Peele co-wrote this with director Nia DaCosta and Win Rosenfeld, and together they’ve created a means of keeping the Candyman urban myth relevant which is ingeniously inventive, but also completely needless. Drawing very heavily on the events of the first film and in particular some of the characters, is a good move to ensure continuity. But then, typically it all falls apart by the heavy-handed agenda that Peele is promoting, that actually weakens the Candyman character by diluting it.
The Candyman of this film isn’t Daniel Robitaille, we have a brand new Candyman in the form of Sherman Fields (Michael Hargrove) who wore a long coat with a fur collar, like Robitaille, and had a hook for a hand. In the late seventies, he used to hand out candy to the kids (I don’t think I’d have accepted candy from a stranger with a hook for a hand as a kid, personally) but one day – one of the sweets had a razor blade in it and the police began hunting for Fields as a suspect.
Long story short – one day, they catch up to him and beat him to death. In the aftermath of the tragic and needless death of George Floyd at the hands of the police, this killing of a black man by white cops in a horror film has the subtlety and sensitivity of a sledgehammer. The swarm of bees which killed Robitaille is, according to the dialogue, replaced by a “swarm” of white cops. A few days later, more candy with razor blades inside appeared, thus proving that Fields was killed unnecessarily. He was innocent.
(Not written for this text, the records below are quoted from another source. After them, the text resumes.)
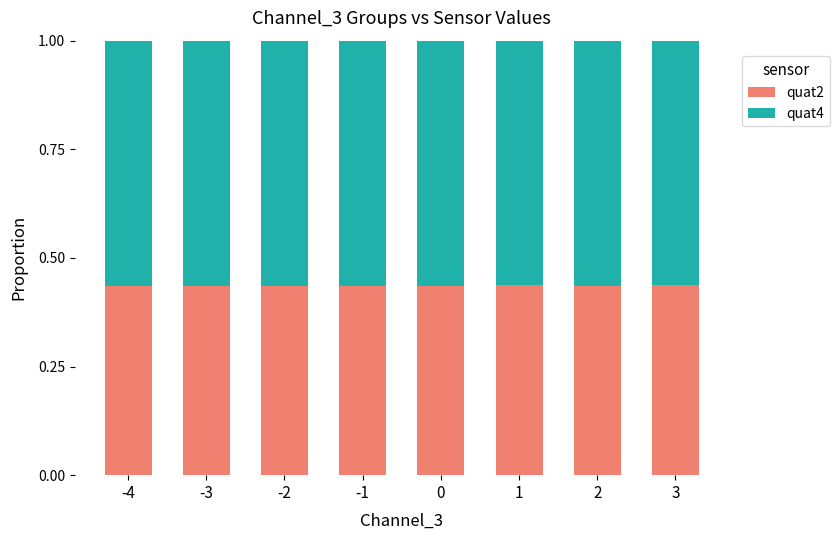

What is the total value across all series at 3?

1.0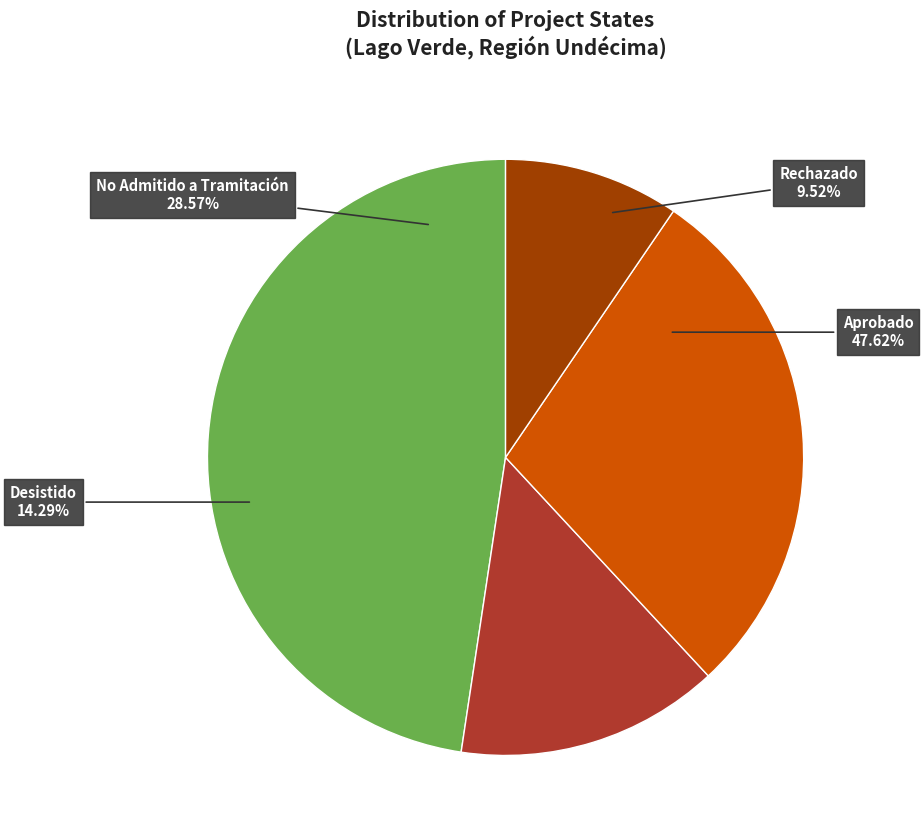

True or false: Rechazado accounts for 10% of the total.

True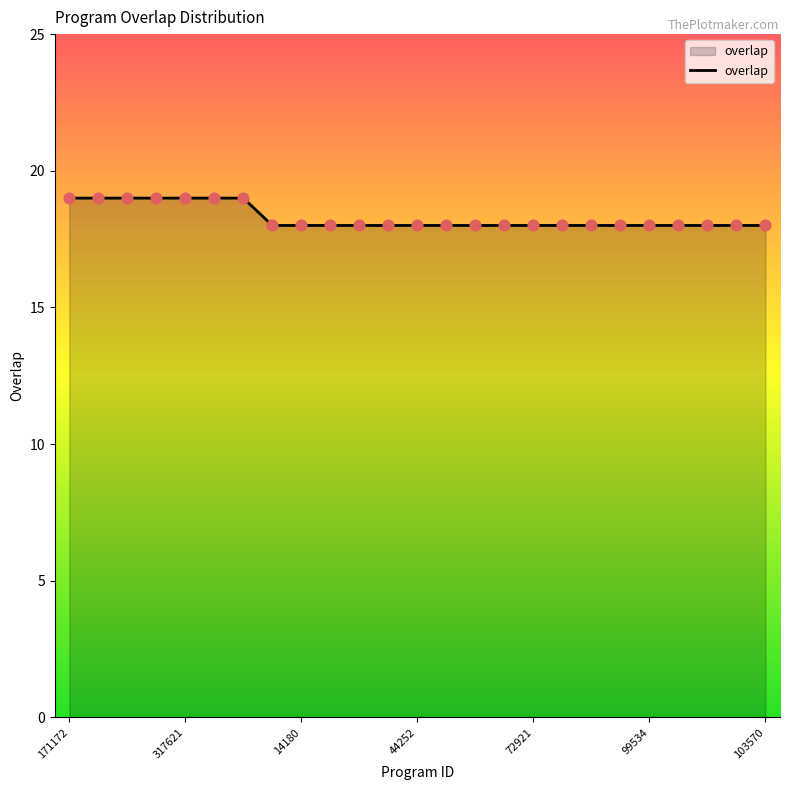

What is the smallest value displayed?

18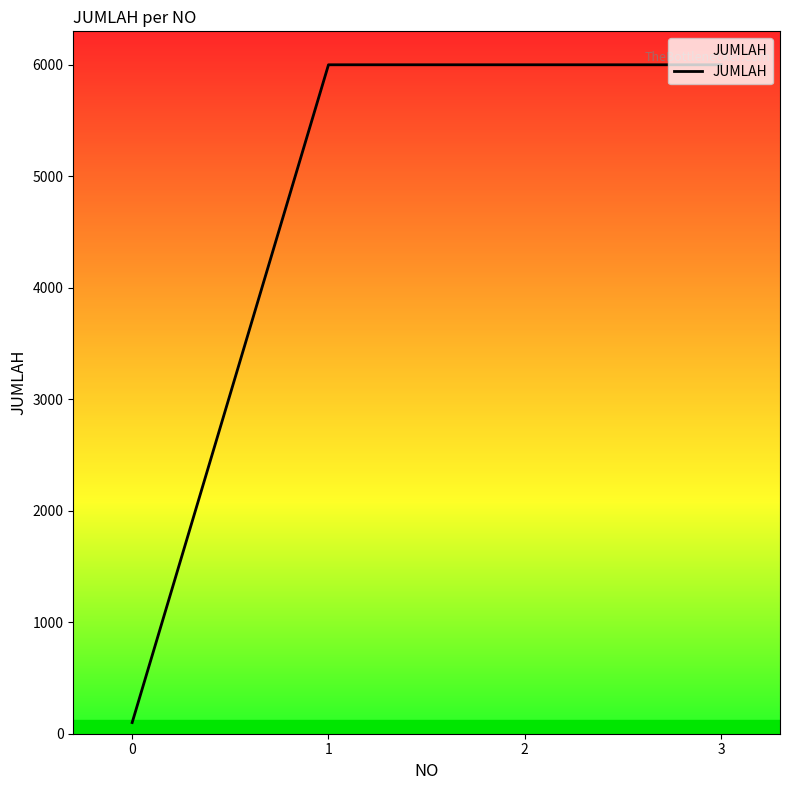

Read the value at 2, to the nearest 100.

6000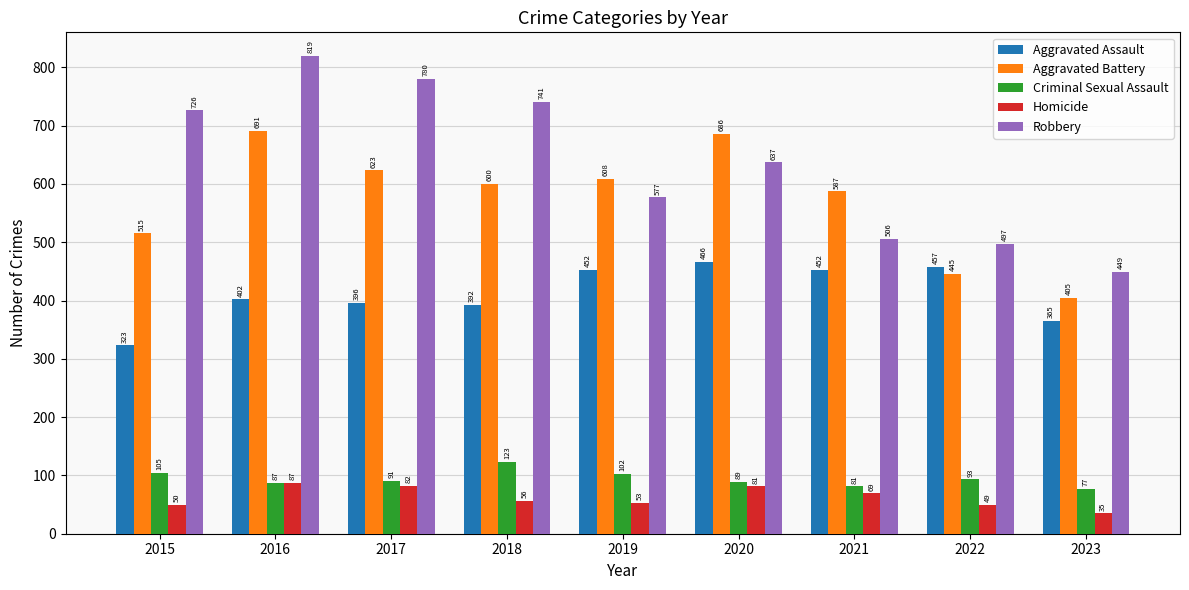

What is the minimum value for Aggravated Assault?

323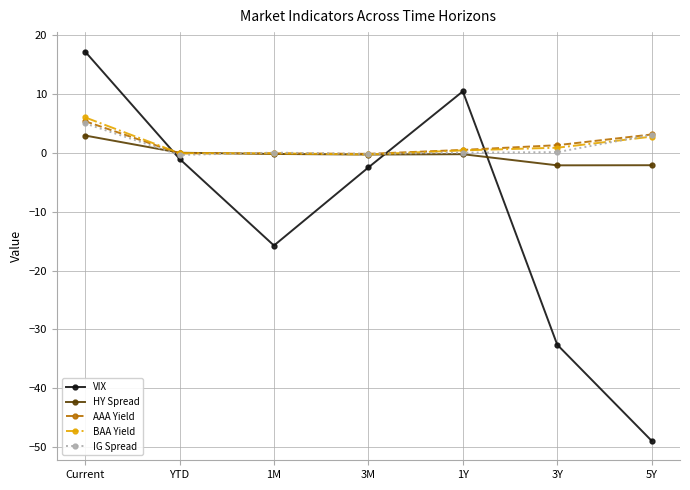

After their last crossing, which series has the higher values: IG Spread or BAA Yield?

IG Spread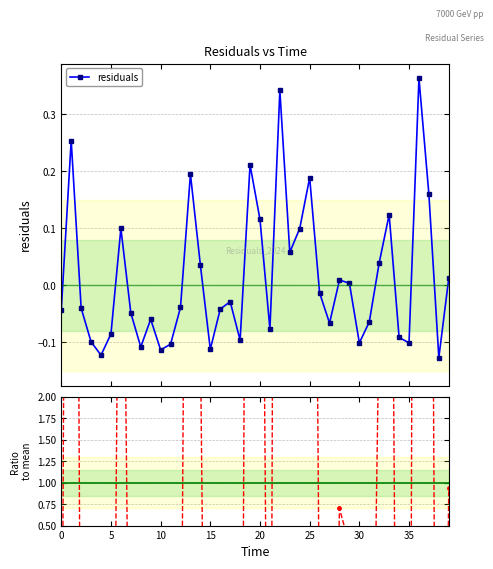

At which label is residuals closest to 0?

29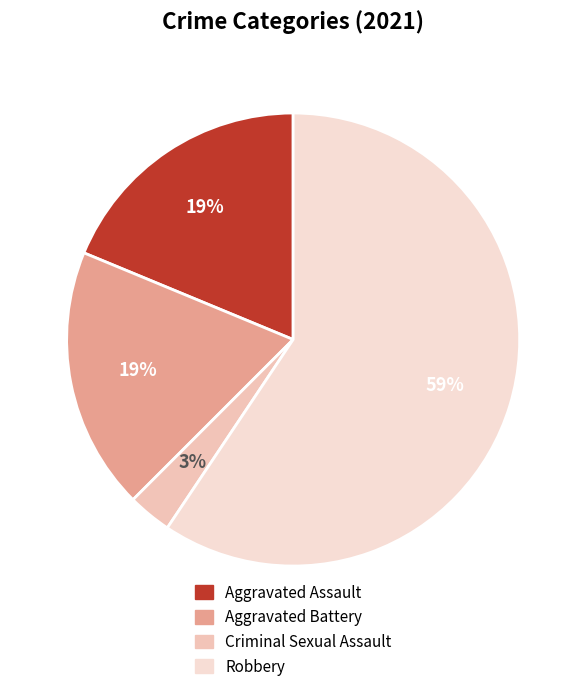

Which category has the biggest portion of the pie?

Robbery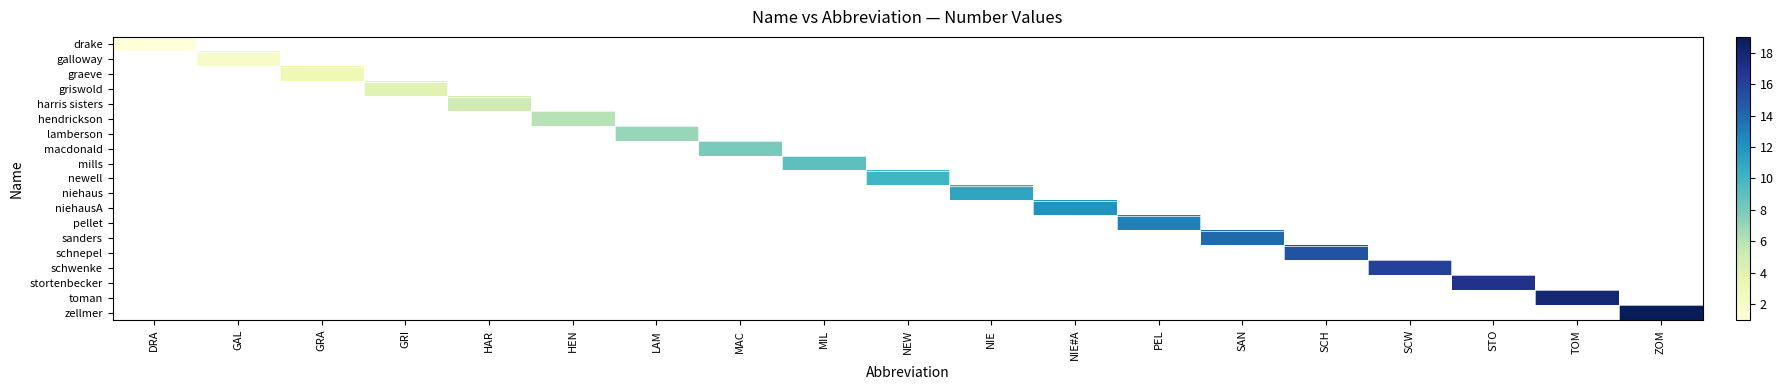

Which category has the highest value in the drake series?

DRA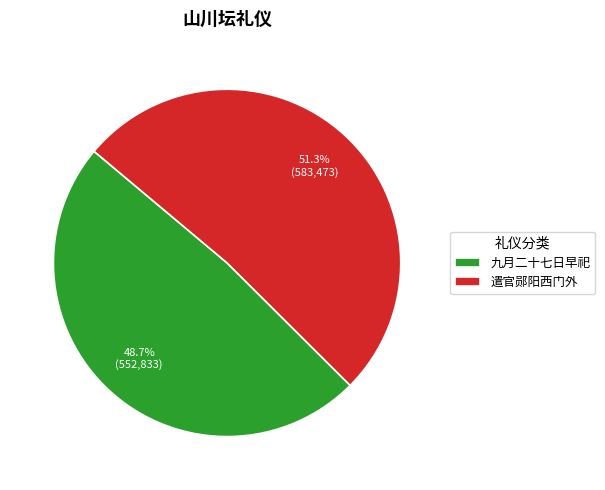

To the nearest percent, what is the difference between the largest and smallest slice percentages?

3%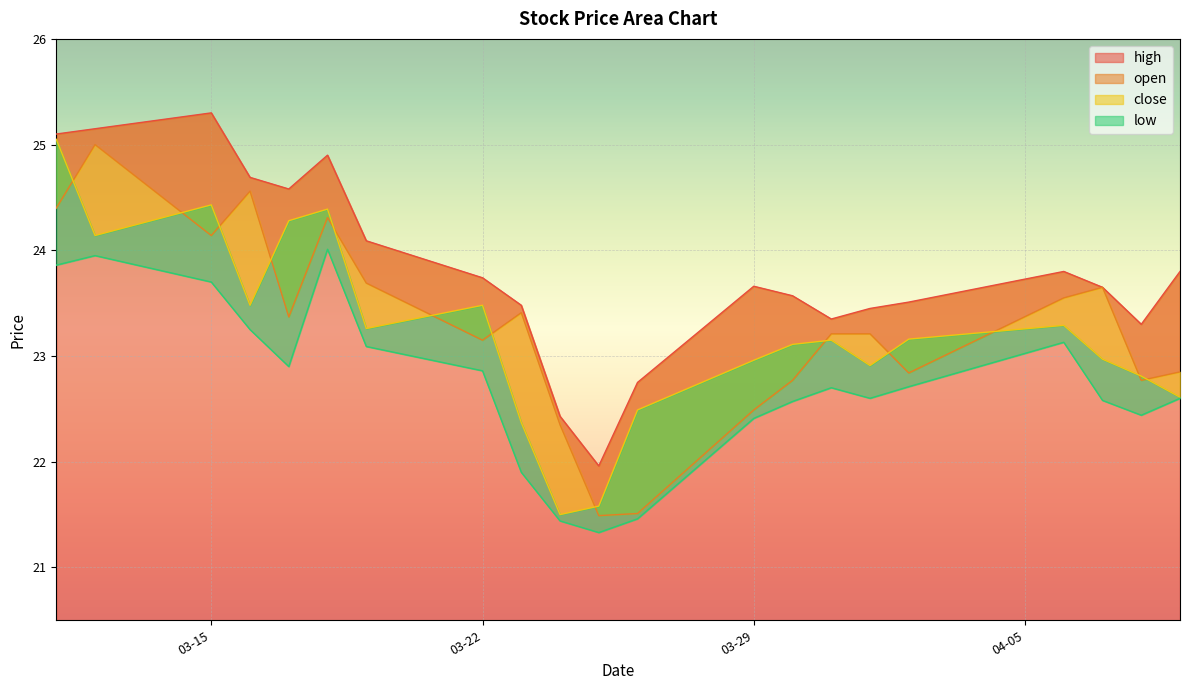

What is the minimum value for high?

22.0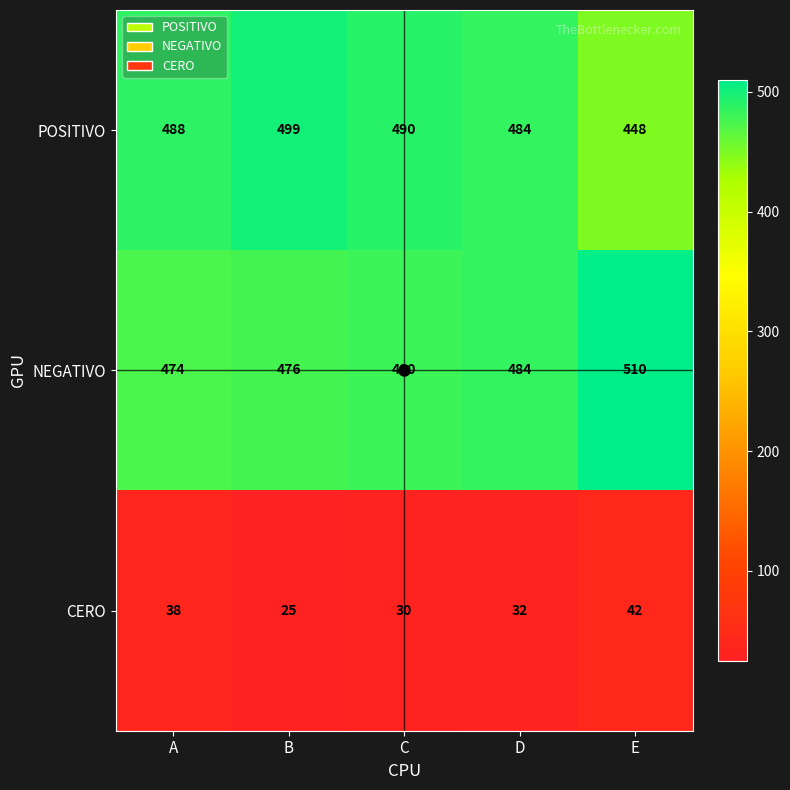

What is the difference between the NEGATIVO values at D and E?

26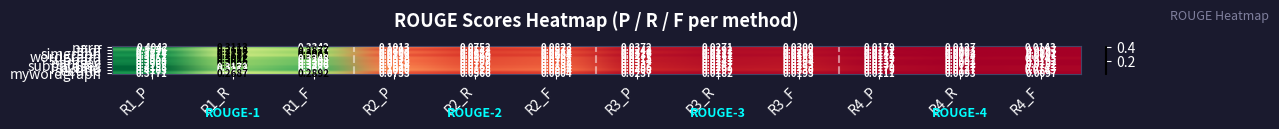

Which series has the largest range (max minus min)?

sectitle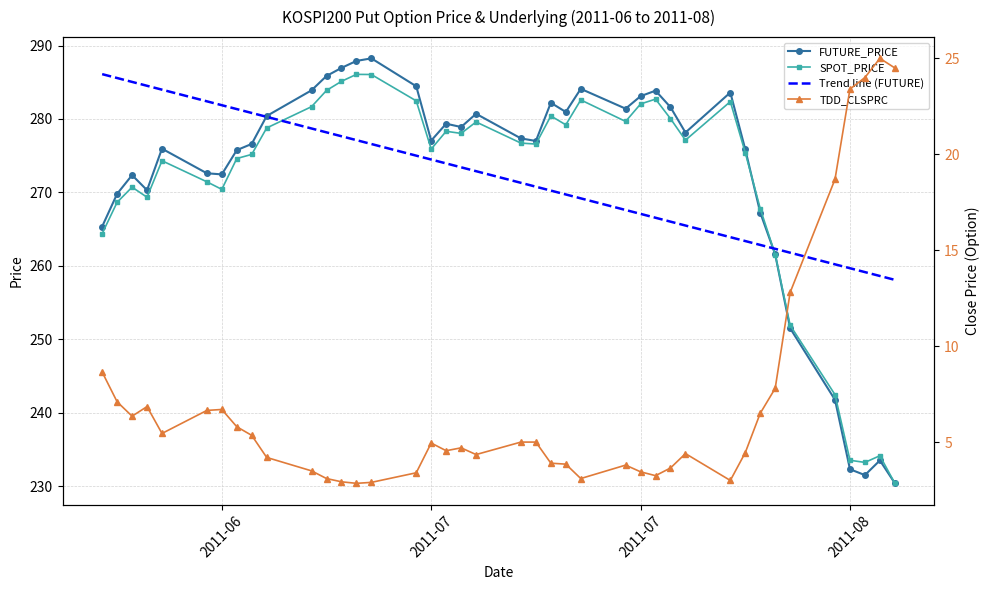

What are all the series names shown in the legend?

FUTURE_PRICE, SPOT_PRICE, Trend line (FUTURE), TDD_CLSPRC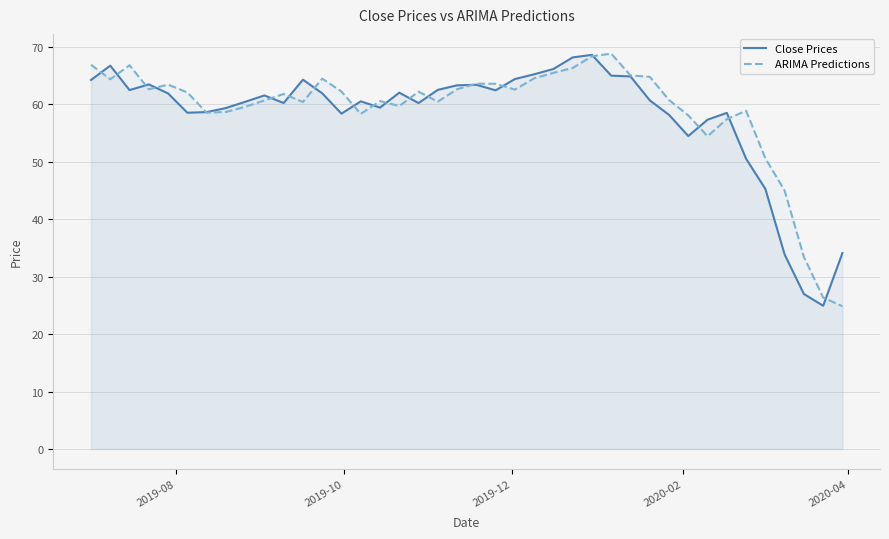

What is the minimum value shown in the chart?

24.9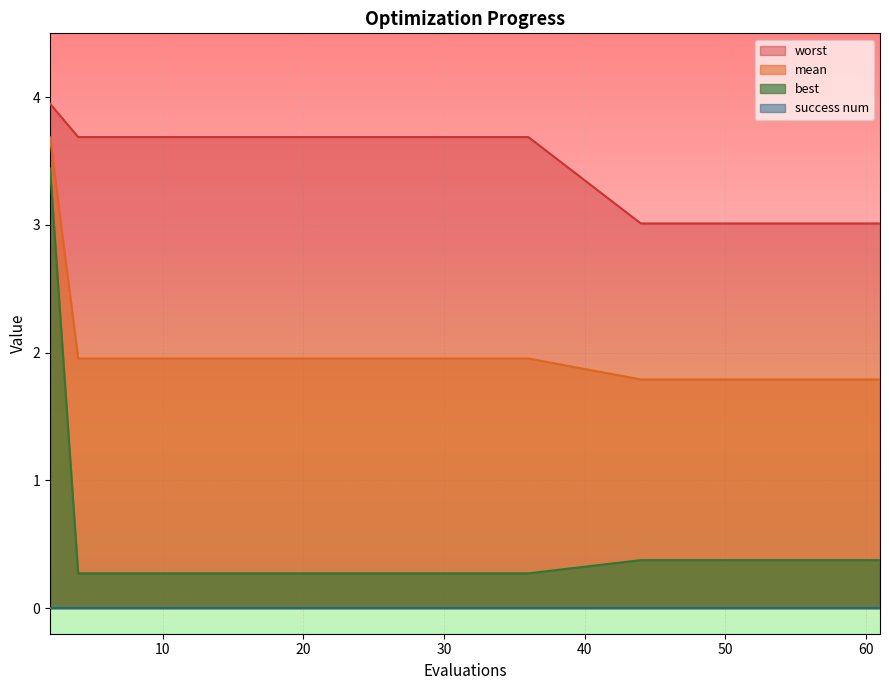

Rank the categories by best value from highest to lowest.

2, 44, 46, 47, 49, 51, 53, 55, 57, 59, 61, 4, 6, 8, 10, 12, 14, 15, 16, 18, 19, 21, 23, 24, 26, 28, 30, 32, 34, 36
Our central character this time is an artist named Anthony McCoy (Yahya Abdul-Mateen II, who begins delving into the urban legends of (get this) not only Fields, but Robitaille and others, and gets sucked into the legend in the now upmarket, redeveloped Cabrini Green. So, there isn’t just ONE Candyman. Confusingly, Candyman is whoever person of colour has been persecuted, prosecuted and/or executed by white people and over the years there have been a few of them. This, as I said, dilutes the power and nobility of the original. I’m assuming that as Candyman has to have a long overcoat with a fur collar and a hook for a right hand, all those who assumed the mantle already had those items in their wardrobe.
There ARE some good sequences, for example, Candyman is only visible in a mirror or reflective surface. While we can see the victims being slashed, we can only see Candyman actually doing the slashing in a reflection like a window, mirror or similar surface, and this IS effective.
Even as the film ends, the credits are shown over shadow puppet depictions of the events that led some of the other Candymen to become vengeance spirits – and they’re all at the hands of white people.
Ultimately, the reimagining and retooling of the character doesn’t work. Not even a late cameo by Tony Todd saves the day. The relentless messaging soon wears thin and the film becomes tedious as a horror icon is clearly being messed with to promote Peele’s well documented outrage.